Donc, en vous inspirant des conseils ci-dessus, vous avez écrit un petit livre, encore inédit, sur l’art d’être publié. Si, pour l’une ou l’autre raison, vous dédaignez les services tarifiés de Jérôme Hesse et Alain Moreau, ces bienfaiteurs de l’humanité, il vous reste à trouver un éditeur. Bizarrement, alors que le sujet devrait, comme on l’a vu, intéresser un large public, Gallimard, Grasset et le Seuil, auxquels vous aviez songé tout d’abord, vous assurant poliment qu’en dépit de ses réelles qualités littéraires, votre ouvrage n’entre pas dans le cadre de leurs collections. En examimant plus attentivement les couvertures des livres publiés sur le sujet vous constatez que le « Guide pratique de l’écrivain », de Jean Guénot, est publié chez Jean Guénot, et le guide homonyme de J-J. Nuel chez J-J. Nuel.

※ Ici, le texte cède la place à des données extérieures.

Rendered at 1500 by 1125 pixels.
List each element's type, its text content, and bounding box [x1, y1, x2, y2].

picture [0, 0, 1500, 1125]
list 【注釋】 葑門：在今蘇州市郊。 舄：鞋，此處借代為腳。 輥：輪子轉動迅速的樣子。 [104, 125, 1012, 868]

Quant au « Manuel de l’écrivain néophyte » de Fabien Perruca, il paraît chez Michel Dansel, assorti de l’inquiétant copyright « SOS manuscrits », qui sent son officine de rewriting à plein nez. Vous êtes troublé, moi aussi. Finalement, vous décidez comme tout le monde d’écrire un gros roman sur vos premières amours. Quand vous l’aurez fini, tapé et enveloppé, n’oubliez surtout pas de l’affranchir (je ne sais pas ce qui me prend de donner gratuitement des conseils pareils...).
(1) Dans le cas de Guénot, auteur de plusieurs livres dans le circuit normal, l’auto-édition résulte d’un choix personnel, qu’il justifie sans prosélytisme, précisant que ce contrôle absolu de son traail se paie de mille tracas.
Entre le meilleur, qui dépasse largement ce sujet (Jean Guénot : Guide pratique de l’écrivain chez Jean Guénot, 85, rue des Tenerolles , Saint-Cloud), et le pire (Jérôme Hesse, déjà cité), signalons un livre honnête, quelque peu délayé mais plein de conseils raisonnables : Guide pratique à l’usage des auteurs qui veulent publier leurs livres, par MM. Friedman et P. Rouchaléou, éditions Rochévingnes. Par ailleurs, outre ses cahiers de doléances dirigés contre la Pensée Universelle, le CALCRE (BP 1794400 Vitry Cedex) a récemment publié AUDACE, un Annuaire à l’Usage des Auteurs Cherchant un Editeur, sorte de banc d’essai des maisons d’édition françaises, contenant un tas de resnseignement utiles pour ne pas se fourvoyer dès le départ.